* **PROBLEM DETAILS**: Quote the listing word for word from its start through the line "marzo 25, 2025", including both ends, and omit the pictures.

Stored data entries
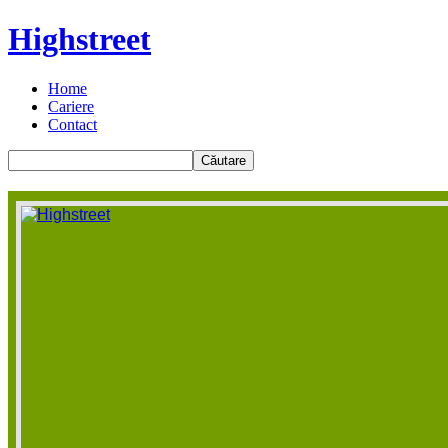
Highstreet
Home
Cariere
Contact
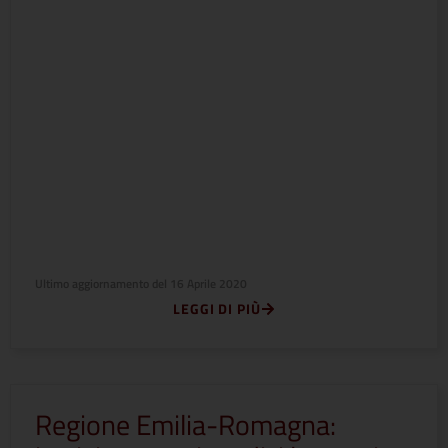
Ultimo aggiornamento del
16 Aprile 2020
LEGGI DI PIÙ
Regione Emilia-Romagna:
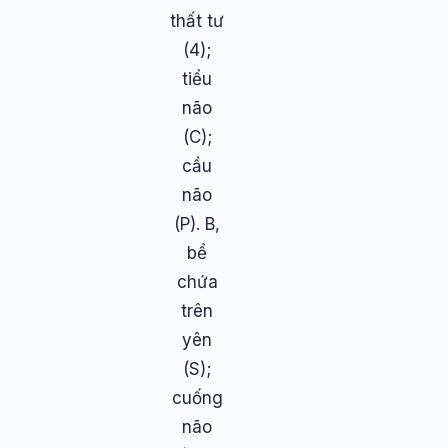
thất tư
(4);
tiểu
não
(C);
cầu
não
(P). B,
bể
chứa
trên
yên
(S);
cuống
não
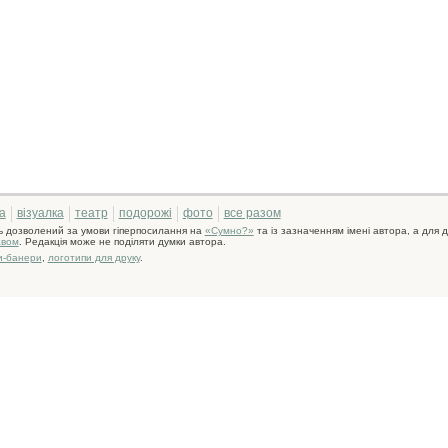
а
візуалка
театр
подорожі
фото
все разом
ь дозволений за умови гіперпосилання на
«Сумно?»
та із зазначенням імені автора, а для д
авом
. Редакція може не поділяти думки автора.
и-банери
,
логотипи для друку
.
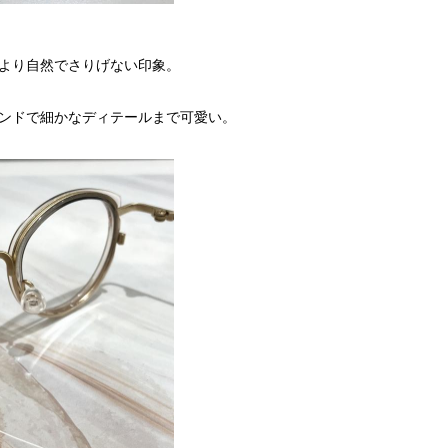
より自然でさりげない印象。
ンドで細かなディテールまで可愛い。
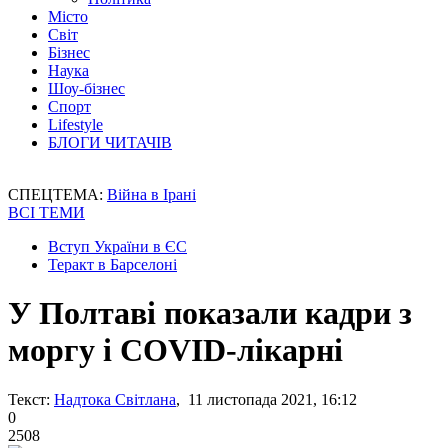
Місто
Світ
Бізнес
Наука
Шоу-бізнес
Спорт
Lifestyle
БЛОГИ ЧИТАЧІВ
СПЕЦТЕМА:
Війна в Ірані
ВСІ ТЕМИ
Вступ України в ЄС
Теракт в Барселоні
У Полтаві показали кадри з
моргу і COVID-лікарні
Текст:
Надтока Світлана
, 11 листопада 2021, 16:12
0
2508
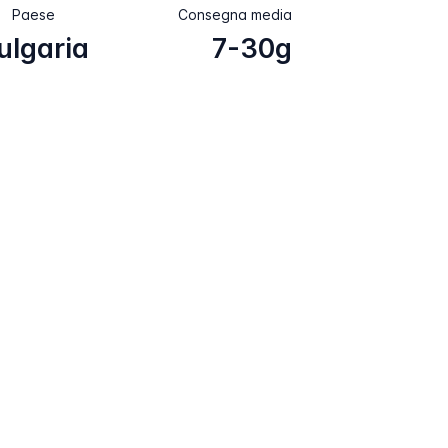
Paese
Consegna media
ulgaria
7-30g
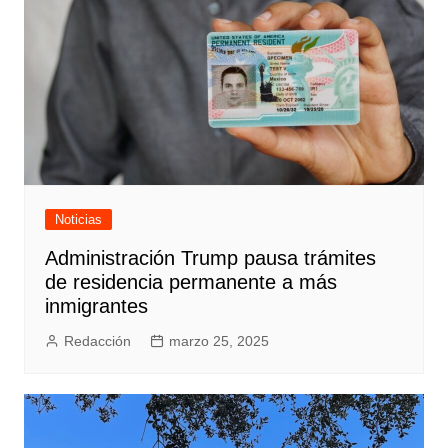
Noticias
Administración Trump pausa trámites
de residencia permanente a más
inmigrantes
Redacción
marzo 25, 2025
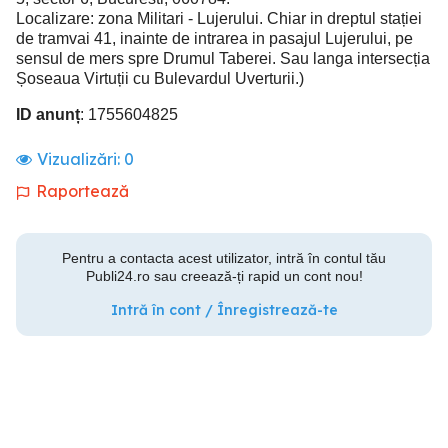
Localizare: zona Militari - Lujerului. Chiar in dreptul stației
de tramvai 41, inainte de intrarea in pasajul Lujerului, pe
sensul de mers spre Drumul Taberei. Sau langa intersecția
Șoseaua Virtuții cu Bulevardul Uverturii.)
ID anunț
: 1755604825
Vizualizări:
0
Raportează
Pentru a contacta acest utilizator, intră în contul tău
Publi24.ro sau creează-ți rapid un cont nou!
Intră în cont / Înregistrează-te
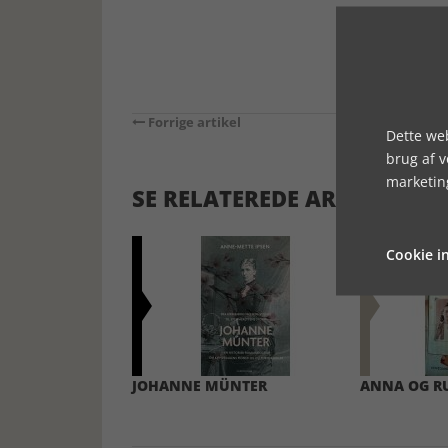
Forrige artikel
Dette web
brug af 
marketin
SE RELATEREDE ARTIKLER
Cookie in
JOHANNE MÜNTER
ANNA OG R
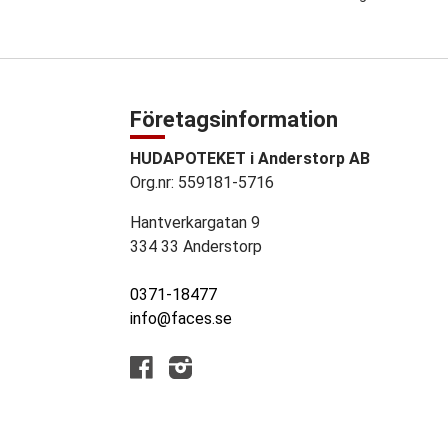
Företagsinformation
HUDAPOTEKET i Anderstorp AB
Org.nr: 559181-5716
Hantverkargatan 9
334 33 Anderstorp
0371-18477
info@faces.se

* **EXERCISE RESULT**:
Highstreet
Home
Cariere
Contact
Ultimo aggiornamento del
16 Aprile 2020
LEGGI DI PIÙ
Regione Emilia-Romagna:
thất tư
(4);
tiểu
não
(C);
cầu
não
(P). B,
bể
chứa
trên
yên
(S);
cuống
não
а
візуалка
театр
подорожі
фото
все разом
ь дозволений за умови гіперпосилання на
«Сумно?»
та із зазначенням імені автора, а для д
авом
. Редакція може не поділяти думки автора.
и-банери
,
логотипи для друку
.
より自然でさりげない印象。
ンドで細かなディテールまで可愛い。
Місто
Світ
Бізнес
Наука
Шоу-бізнес
Спорт
Lifestyle
БЛОГИ ЧИТАЧІВ
СПЕЦТЕМА:
Війна в Ірані
ВСІ ТЕМИ
Вступ України в ЄС
Теракт в Барселоні
У Полтаві показали кадри з
моргу і COVID-лікарні
Текст:
Надтока Світлана
, 11 листопада 2021, 16:12
0
2508
Paese
Consegna media
ulgaria
7-30g
Noticias
Administración Trump pausa trámites
de residencia permanente a más
inmigrantes
Redacción
marzo 25, 2025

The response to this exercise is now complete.